By BOB LABRIOLA
There was no more fervent believer in the NFL Draft than Chuck Noll. Hired by Dan Rooney in January 1969 because the two men shared the conviction that the way to build a championship team was through the draft, Noll used this annual selection meeting as the vehicle to transform a perpetually losing team into a four-time Super Bowl champion during a six-season span in the 1970s.
The successes early on were unprecedented. Joe Greene, Jon Kolb and L.C. Greenwood came in the 1969 draft; Terry Bradshaw and Mel Blount in 1970; Jack Ham, Gerry Mullins, Dwight White, Larry Brown, Ernie Holmes and Mike Wagner in 1971; Franco Harris and Gordon Gravelle in 1972; and then the 1974 haul of Lynn Swann, Jack Lambert, John Stallworth and Mike Webster. All starters on Super Bowl winning teams, nine of them members of the Pro Football Hall of Fame.
But even Noll understood that the NFL Draft was something never to be conquered. No matter how thorough, how diligent the preparation, no matter how thoughtful the picking, the NFL Draft was not some mathematical problem where there's always a correct answer. Noll knew enough about the draft to understand it was not a science.
If there is no simple formula to ensure that every draft choice turns into a contributing pro, time has shown there is a way to minimize the risk.
Pick your board.
Every team concludes its preparation for the annual draft by putting together a board on which it ranks every player scouted during the entire process. If a team is honest with itself when arranging its board – that is if a team diligently ranks the players without prejudice as to the positions they play or its own areas of need – once the draft begins it simply becomes a matter of picking the highest rated player on the board when the team's turn comes.
But picking the board can be a difficult thing to do, especially from a discipline standpoint, and it gets even harder in the later rounds of a draft.
Does the cornerback really deserve to be rated higher than the linebacker, for example, or was the cornerback just put above him because there is a need there? Or maybe the linebacker is rated higher on the board, but the team ends up picking the cornerback anyway – it's called reaching – because of a need. In the final analysis, if the cornerback gets picked to fill a need and ends up not being good enough to make the roster, then in a couple of seasons there will not only still be a need for a cornerback but there probably will be one for a linebacker, too.
Here's an example:
In 2004, the Steelers used their first three picks to select Ben Roethlisberger, Ricardo Colclough and Max Starks, and they had to spend their fourth-round pick to move up in the second round to get Colclough. So as the second day of the draft began, the Steelers had a need for depth at outside linebacker, where they had starters Joey Porter and Clark Haggans and nothing else, and no picks until midway through the fifth round.

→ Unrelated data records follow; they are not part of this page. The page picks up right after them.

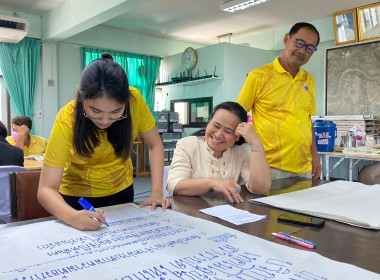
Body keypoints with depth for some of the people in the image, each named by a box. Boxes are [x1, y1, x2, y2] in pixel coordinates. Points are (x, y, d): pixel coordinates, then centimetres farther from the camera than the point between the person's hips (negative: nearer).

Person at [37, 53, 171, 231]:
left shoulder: (134, 100, -25)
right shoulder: (67, 120, -29)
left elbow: (155, 145, -11)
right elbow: (46, 189, -27)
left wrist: (156, 192, -21)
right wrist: (73, 217, -45)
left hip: (121, 190, 2)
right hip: (77, 197, -2)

As the fourth round began, Reggie Torbor and Shaun Phillips, both outside linebackers, were the first two players off the board, which thinned the pool of talent there quickly. By the time the Steelers got another chance to pick, seven more linebackers had been selected, further thinning the herd, but the team reacted to its need and took Nathaniel Adibi, instead of sticking closer to its board and choosing Northern Illinois running back Michael Turner.
In 2004, the Steelers had signed Duce Staley as an unrestricted free agent and still had Jerome Bettis, so running back wasn't a need. But Adibi wasn't good enough to get through training camp and was waived, while Turner developed into a guy who rushed for 1,699 yards with a 4.5 average and 17 touchdowns for the Atlanta Falcons last season.
Carrying this forward, the Steelers still were in need of linebackers and ended up picking two at the top of the 2007 draft, and then they also found they needed a running back and used a No. 1 pick at the position in 2008.
Reaching for a player at a position helps nothing except that particular training camp's depth chart.
"We always go back and try to review on what we did do well and what we didn't do well," said Director of Football Operations Kevin Colbert. "If we take a player at a certain point, that player is not saying he is that value, we are. If that player fails then we failed to evaluate him correctly. If a player gets picked in the second round and he doesn't contribute, that is not on the player that's on us, because we were the ones who said that he could contribute."
Since being hired to his position in 2000, Colbert has presided over drafts that have yielded many of the key ingredients in the teams that have been in 14 postseason games and won two Super Bowls over that span, so it's not as if the Steelers are bumbling through the draft every April. It's just an example of what can happen even to the best of teams if they succumb to the temptations that crop up in every draft room in every NFL city.
And the best way to resist those temptations is simple. Pick your board.